菅原文太とも「仁義なき戦い」で共演。「最初の頃はライバル心を燃やしていましたが、共演するうちに意気投合して、非常に共感も持ちました。僕は同シリーズ3作に出させていただきましたが、毎回死んで毎回違う役で出演しているんです。普通の主役だったら『松方ばっかり出ていておかしいじゃないか』って言いますよ。菅原文太のすごいところは『弘樹ならいいじゃないか』って言ってくれた度量の大きさ。そして平然と使ってくれた深作欣二監督もすごいなって思っています」と彼らへの尊敬心を語った。

「北陸代理戦争」では何げないシーンにも役者としての熱意が垣間見られる。「意識して体をゆすったり、足の組み方もいろいろ考えたり、演じたモデルにもお会いしてこういう癖があるなっていう特徴をつかんで役柄に反映させていました」。

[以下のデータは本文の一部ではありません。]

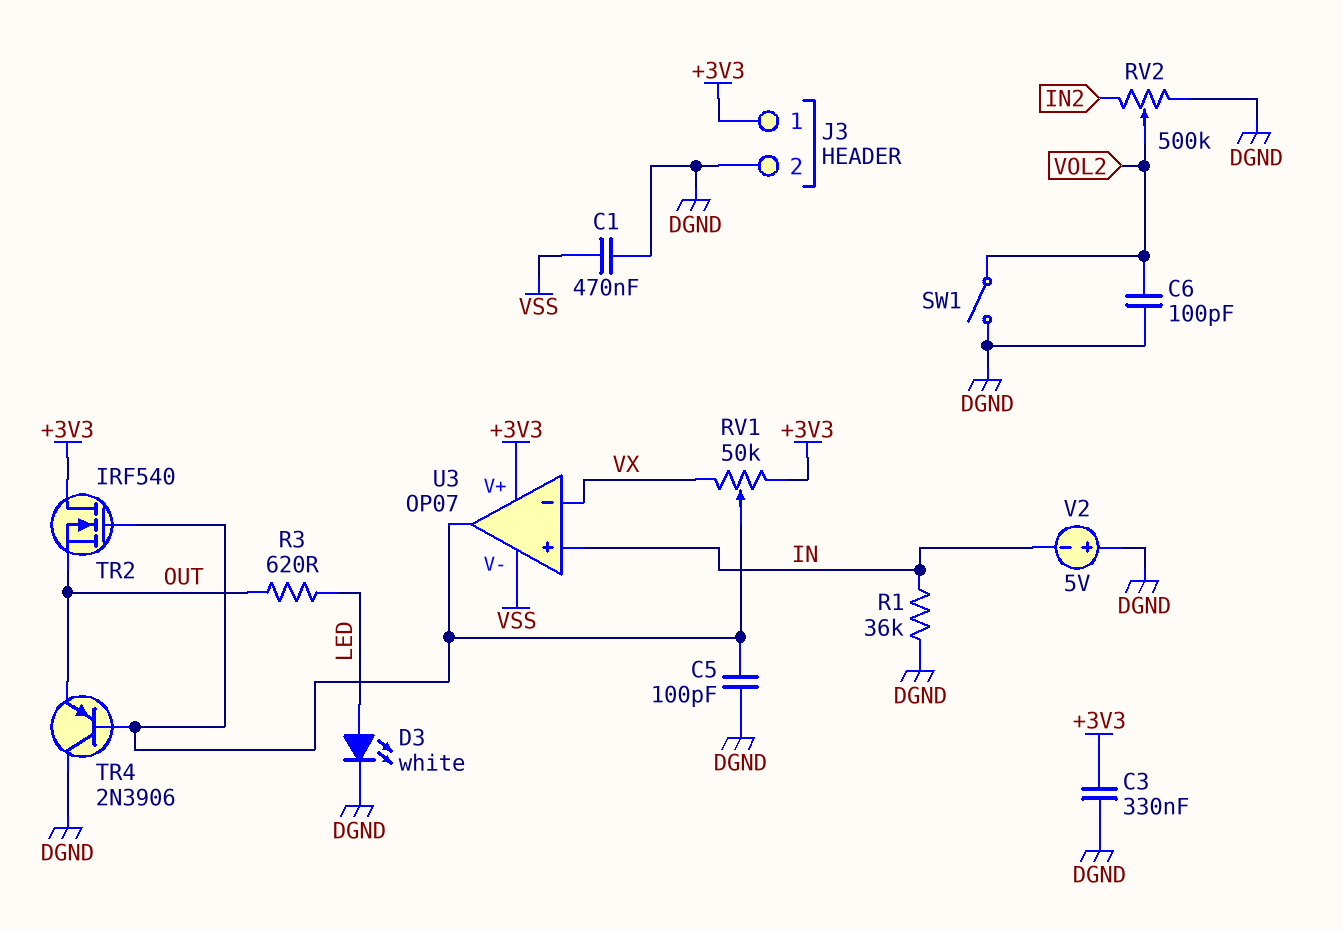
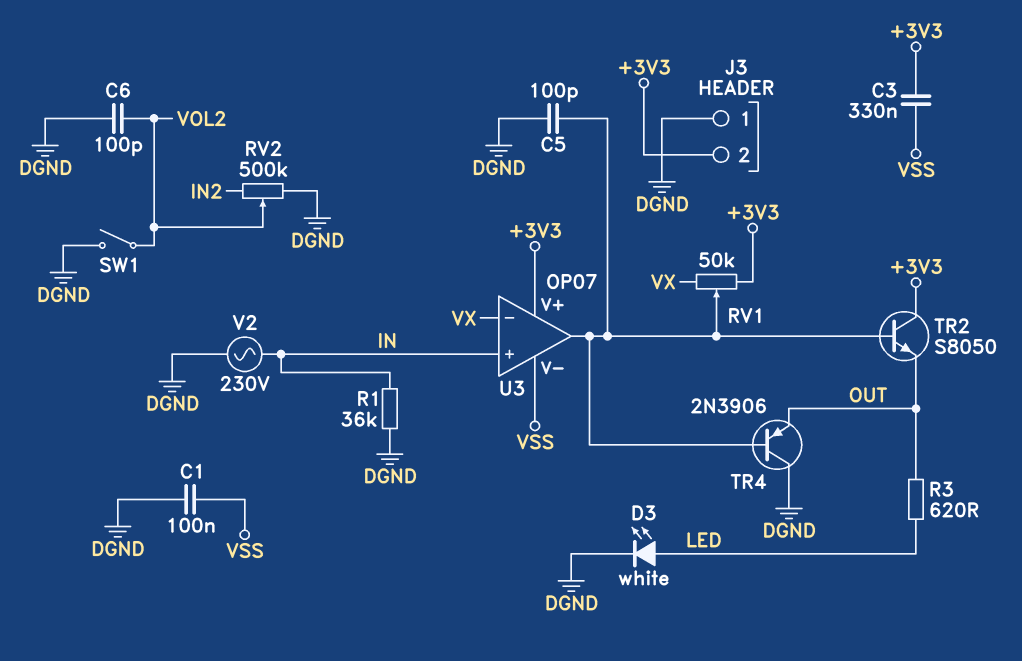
C1: 470nF (DGND, VSS) -> 100nF (DGND, VSS)
C3: 330nF (+3V3, DGND) -> 330nF (+3V3, VSS)
J3 pin 1: +3V3 -> DGND
J3 pin 2: DGND -> +3V3
TR2: NMOS IRF540 (G U3/out, D +3V3, S OUT) -> NPN S8050 (B U3/out, C +3V3, E OUT)
V2: 5V (plus DGND, minus IN) -> AC 230V (DGND, IN)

そんな勉強熱心な姿勢はそのキャリアの中で培われたという。「当時の映画会社は自前のスターを育てようっていう思いがまだあって、各部署にプロフェッショナルがいたんです。時代劇などはそのスタイルや立ち回りなど伝統が受け継がれていて、僕らはそういう伝統を受け継ごうと必死にやってきました。いい勉強をさせてもらいましたし、楽しかったですね」と目を輝かせる。一方で「その喜びが大きい分、現状の映画界のことを思うと物足りなさを感じています」と憂える一面も。

番組ではほかにも大川橋蔵、鶴田浩二、高倉健らそうそうたる先輩との秘話や俳優としての転機など興味津々なエピソードを織り交ぜて“松方弘樹ヒストリー”が楽しく語られていく。東映チャンネルでは父親と共演した「柳生武芸帳 独眼一刀流」やデビュー作の「十七才の逆襲 暴力をぶっ潰せ」なども放送。新作Vシネマも楽しみな松方のレジェンドは続く。